(Dataset records)

— START —

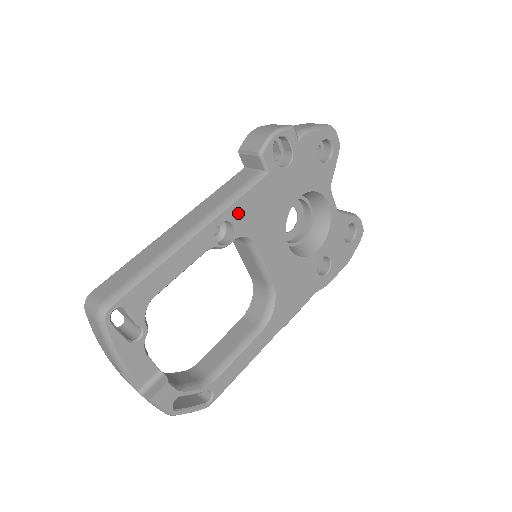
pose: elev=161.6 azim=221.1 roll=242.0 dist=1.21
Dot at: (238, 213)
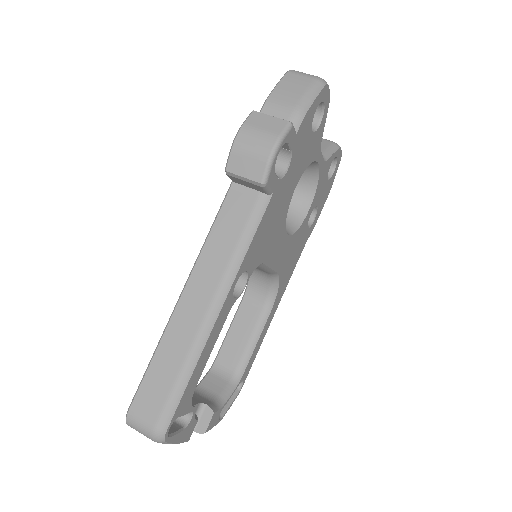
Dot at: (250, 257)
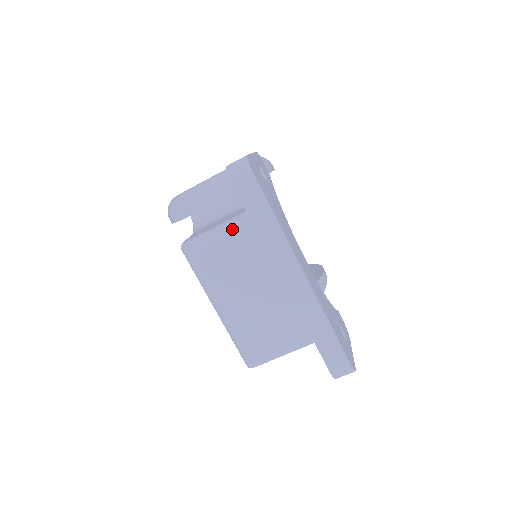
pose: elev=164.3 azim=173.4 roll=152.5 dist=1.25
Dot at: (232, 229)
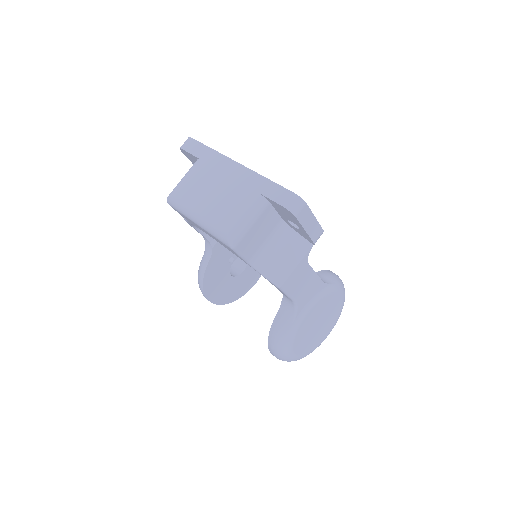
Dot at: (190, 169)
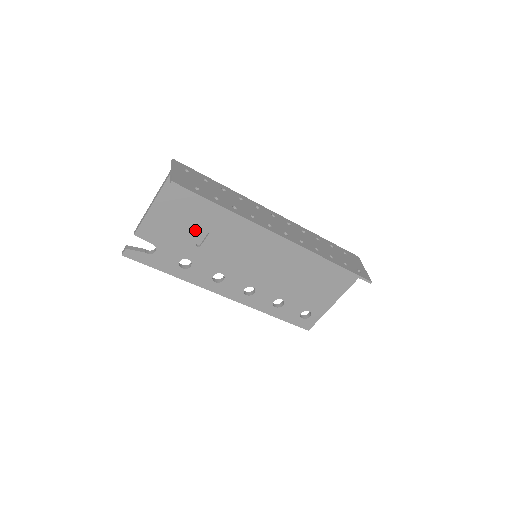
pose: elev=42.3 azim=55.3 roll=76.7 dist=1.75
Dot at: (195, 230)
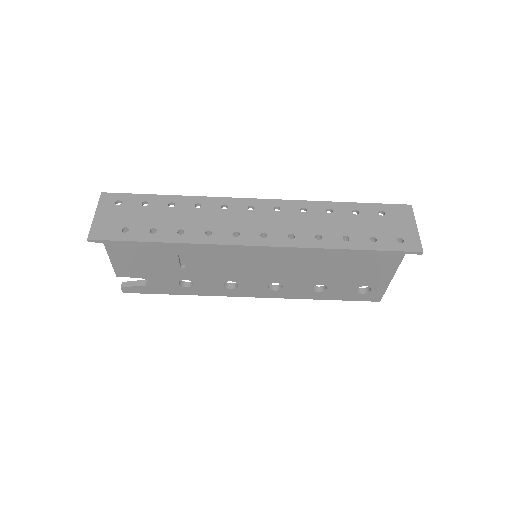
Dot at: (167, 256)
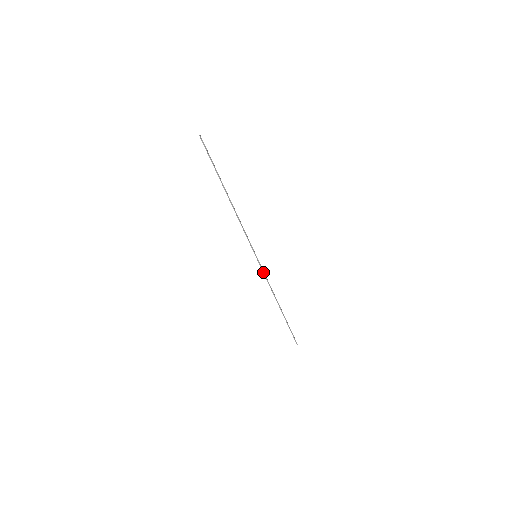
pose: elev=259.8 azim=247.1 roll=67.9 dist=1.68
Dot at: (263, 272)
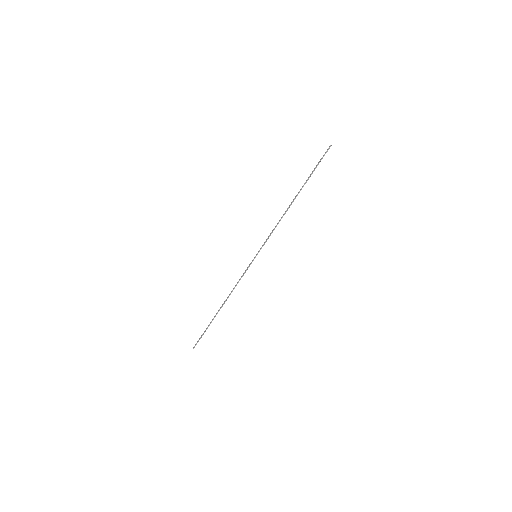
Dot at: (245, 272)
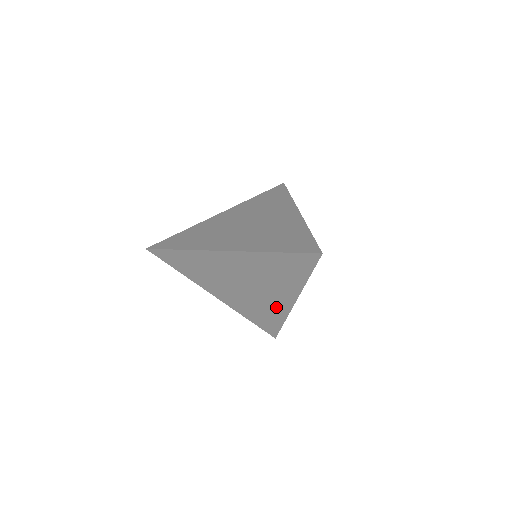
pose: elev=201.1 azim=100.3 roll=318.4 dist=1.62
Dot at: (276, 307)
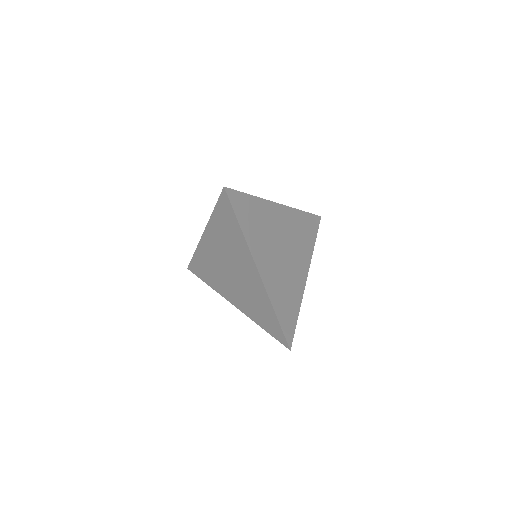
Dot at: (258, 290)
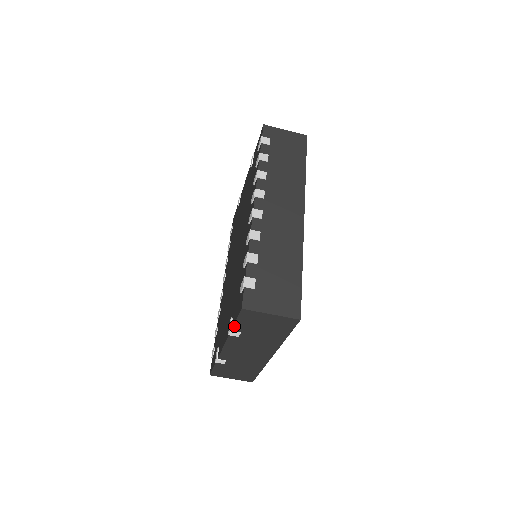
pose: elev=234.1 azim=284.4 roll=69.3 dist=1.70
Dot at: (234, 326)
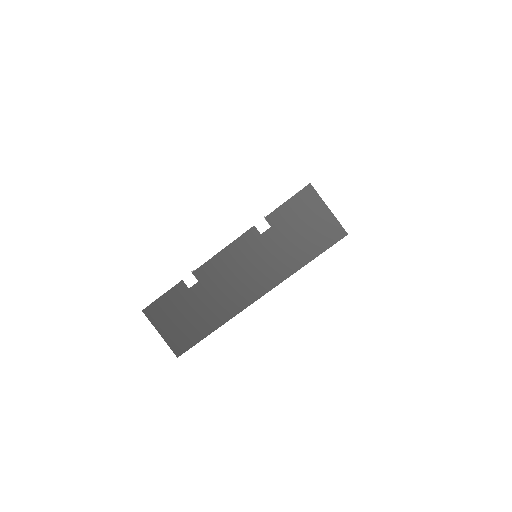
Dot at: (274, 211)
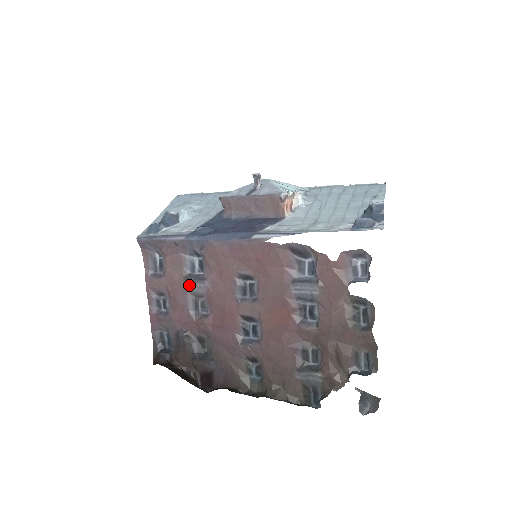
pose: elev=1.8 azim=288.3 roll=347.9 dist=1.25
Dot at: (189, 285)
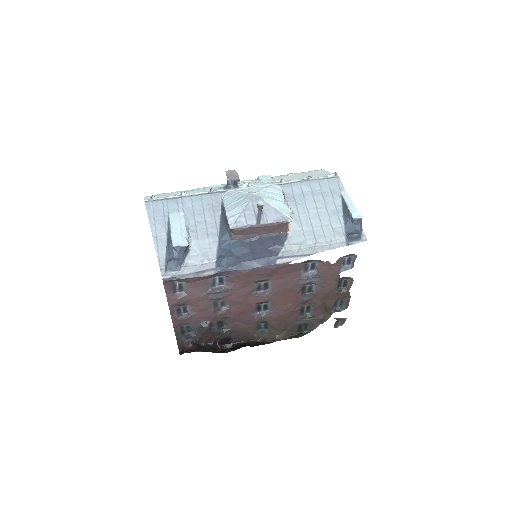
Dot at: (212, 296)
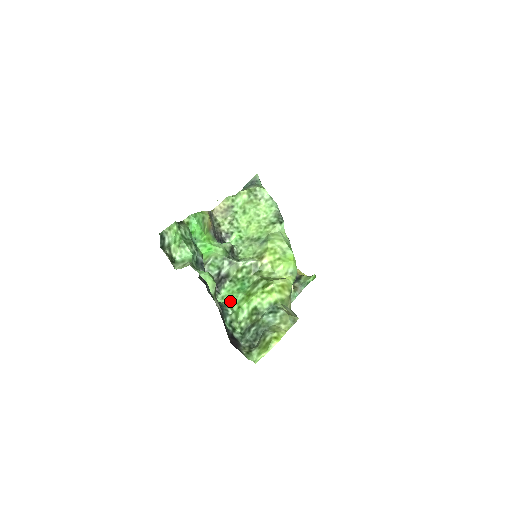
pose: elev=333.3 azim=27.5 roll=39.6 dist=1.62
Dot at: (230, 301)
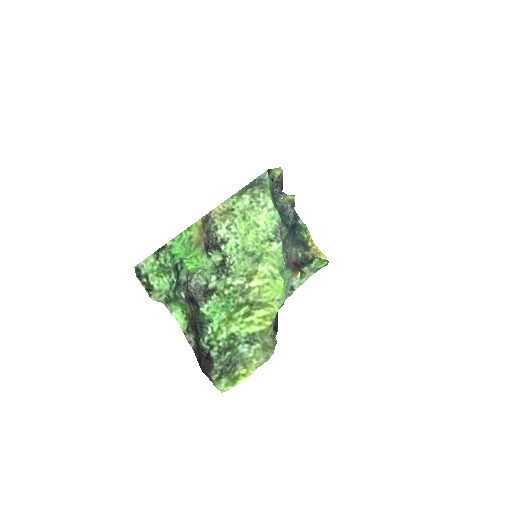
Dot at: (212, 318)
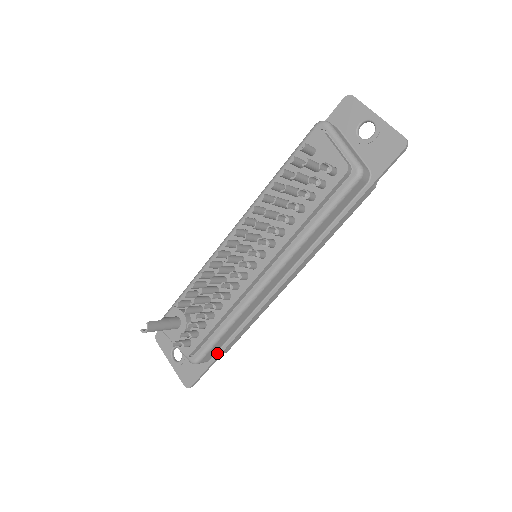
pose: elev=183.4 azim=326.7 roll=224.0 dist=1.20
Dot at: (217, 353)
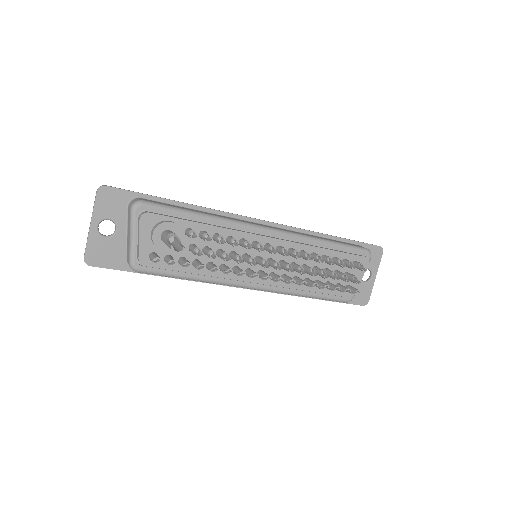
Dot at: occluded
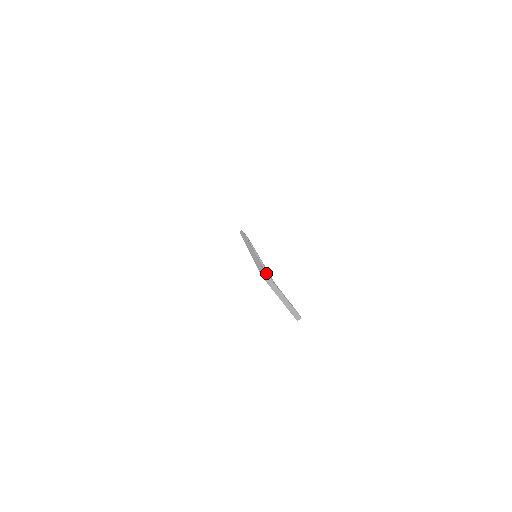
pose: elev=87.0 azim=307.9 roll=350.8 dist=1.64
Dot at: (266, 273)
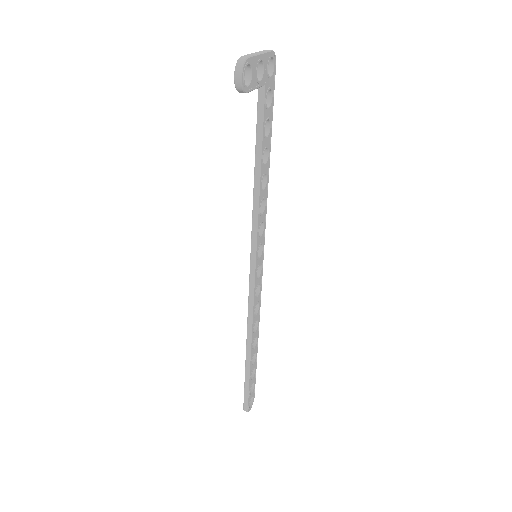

— END —

▸ **To do**
Copy out every line of the entries above word for word, leaving out the pictures.

▸ **Response for this exercise**
pose: elev=161.6 azim=221.1 roll=242.0 dist=1.21
Dot at: (238, 213)
Dot at: (250, 257)
pose: elev=164.3 azim=173.4 roll=152.5 dist=1.25
Dot at: (232, 229)
Dot at: (190, 169)
pose: elev=42.3 azim=55.3 roll=76.7 dist=1.75
Dot at: (195, 230)
Dot at: (167, 256)
pose: elev=259.8 azim=247.1 roll=67.9 dist=1.68
Dot at: (263, 272)
Dot at: (245, 272)
pose: elev=201.1 azim=100.3 roll=318.4 dist=1.62
Dot at: (276, 307)
Dot at: (258, 290)
pose: elev=234.1 azim=284.4 roll=69.3 dist=1.70
Dot at: (234, 326)
Dot at: (274, 211)
pose: elev=1.8 azim=288.3 roll=347.9 dist=1.25
Dot at: (189, 285)
Dot at: (212, 296)
pose: elev=333.3 azim=27.5 roll=39.6 dist=1.62
Dot at: (230, 301)
Dot at: (212, 318)
pose: elev=183.4 azim=326.7 roll=224.0 dist=1.20
Dot at: (217, 353)
Dot at: occluded
pose: elev=87.0 azim=307.9 roll=350.8 dist=1.64
Dot at: (266, 273)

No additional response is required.